The Civil War of 1861-1865 determined what kind of nation the United States would be.
School was an important topic in most children's lives. Few states provided public education, but in communities throughout the nation, local churches and civic-minded citizens started schools. The schools were generally small, and often several grade levels were taught in the same room. Testing was often oral, and children memorized and recited more often than they wrote.
- The agricultural economy in both the North and the South dictated school schedules, and children were excused from school during the months when they were needed to work in the fields. The modern practice of closing schools for long summer breaks is a holdover from this practice.

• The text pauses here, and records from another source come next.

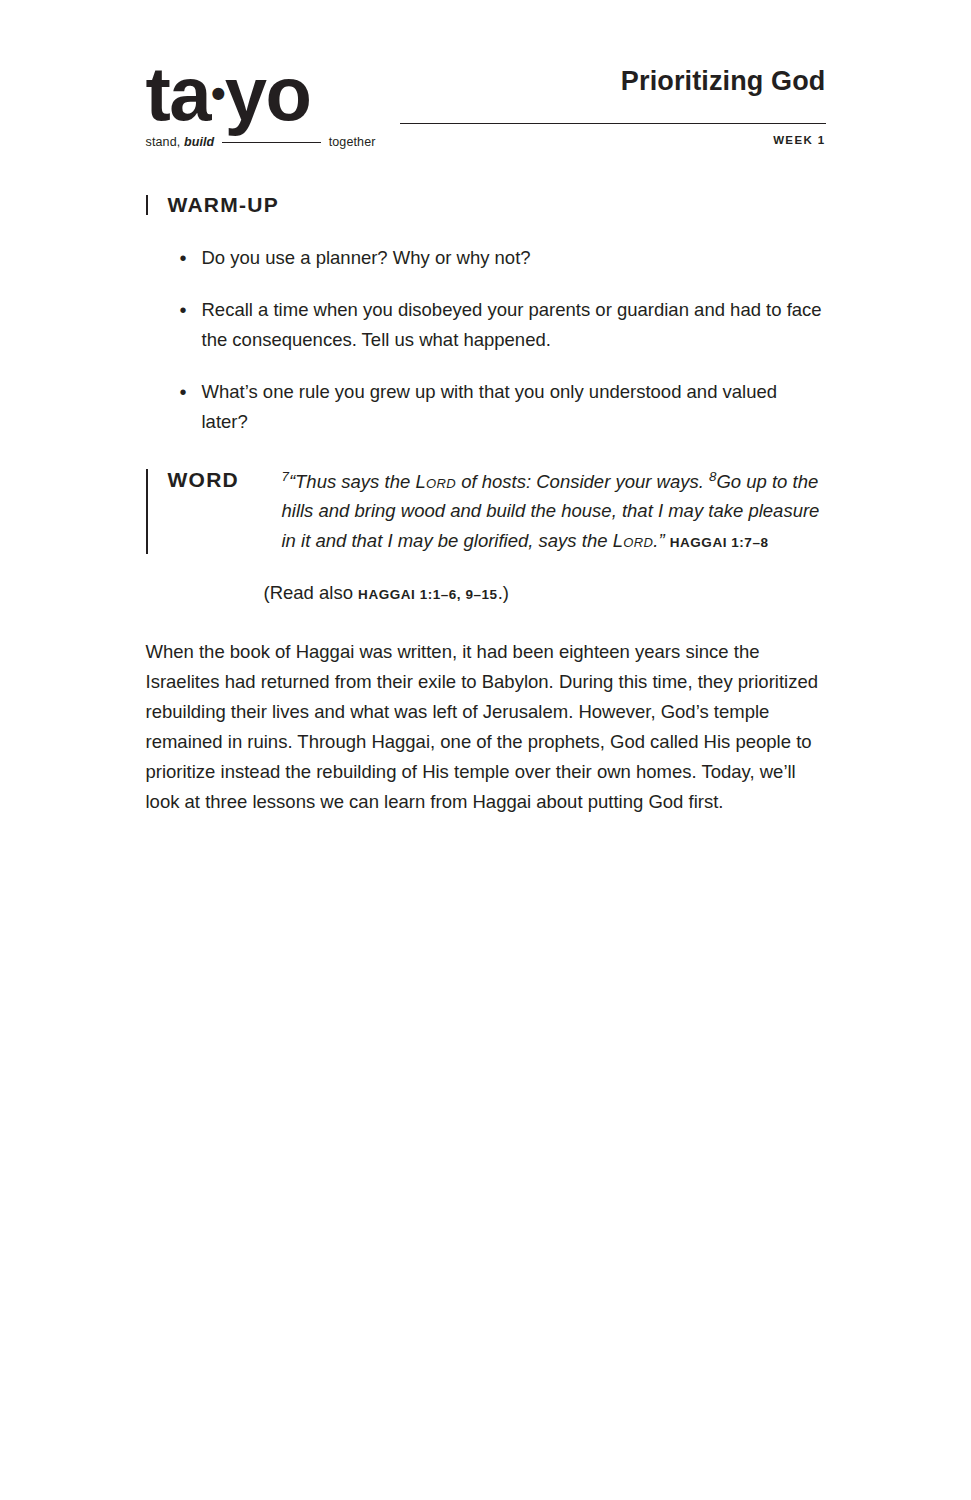ta•yo stand, build together
Prioritizing God
Week 1
WARM-UP
Do you use a planner? Why or why not?
Recall a time when you disobeyed your parents or guardian and had to face the consequences. Tell us what happened.
What’s one rule you grew up with that you only understood and valued later?
WORD
7“Thus says the Lord of hosts: Consider your ways. 8Go up to the hills and bring wood and build the house, that I may take pleasure in it and that I may be glorified, says the Lord.” Haggai 1:7–8
(Read also Haggai 1:1–6, 9–15.)
When the book of Haggai was written, it had been eighteen years since the Israelites had returned from their exile to Babylon. During this time, they prioritized rebuilding their lives and what was left of Jerusalem. However, God’s temple remained in ruins. Through Haggai, one of the prophets, God called His people to prioritize instead the rebuilding of His temple over their own homes. Today, we’ll look at three lessons we can learn from Haggai about putting God first.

- In general, students attended school for fewer years than students do today. However, a brief survey of school books from the period indicates that their reading books advanced through several grade levels today in any given year. By the fifth year of school, students were reading material at a level which is today considered college level.
Civil Rights Movement
The struggle for civil rights had defined the ‘60s.
It started when four black students sat down at a whites-only lunch counter in Greensboro, North Carolina, in February 1960 and refused to leave.

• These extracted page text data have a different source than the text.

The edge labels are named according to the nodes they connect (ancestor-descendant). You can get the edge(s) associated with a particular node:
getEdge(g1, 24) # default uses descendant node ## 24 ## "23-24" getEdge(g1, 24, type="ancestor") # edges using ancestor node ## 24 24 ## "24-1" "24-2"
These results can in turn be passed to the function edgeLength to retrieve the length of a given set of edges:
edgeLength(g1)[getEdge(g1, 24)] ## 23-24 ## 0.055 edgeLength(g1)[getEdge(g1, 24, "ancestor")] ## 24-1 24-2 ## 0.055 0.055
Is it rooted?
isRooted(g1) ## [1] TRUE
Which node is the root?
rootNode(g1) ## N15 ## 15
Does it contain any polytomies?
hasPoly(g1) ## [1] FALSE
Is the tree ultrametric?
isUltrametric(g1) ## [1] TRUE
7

Later on October 1, 1962 James Meredith becomes the first black student to enroll at the University of Mississippi. Violence and riots surrounding the incident caused President Kennedy to send 5,000 federal troops.
The Civil Rights Act of 1674 has helped bring about profound changes in American education and improved the educational opportunities of millions of students. Many barriers that once prevented minorities, women, individuals with disabilities, and African Americans from freely choosing the educational opportunities and careers they would like to pursue have been eliminated.
The sections of the Act relating to education are Title IV, prohibiting discrimination on the basis of race, color, sex, religion or national origin by public elementary and secondary schools and public institutions of higher learning. This also encouraged the desegregation of public schools because to help prohibiting discrimination along with giving the children the same educational benefits. They authorized the Attorney General to file suits to enforce said act.
Vatican II Reformation
From 1962–65, sixteen documents redefined the nature of the church.
This did not affect the schools directly unless it was a Catholic school. The Catholic schools had to change their whole curriculum which affects the children learning about the faith. They were also able to eat meat on Fridays other than in lent, if they wanted to.
The children who were just learning about the their faith from their parents at this time had a very hard time because it was very difficult for the parents to teach when they did not fully understand the changes. The documents were very long and had a lot of depth and meaning which made it very hard to understand and be an example for their child.
- They also changed ways the nuns could dress. They got to choose to dress more modern which appealed to made many people because they found them more approachable. This caused a lot of younger women to enter religious orders because they felt more comfortable in the modern clothes.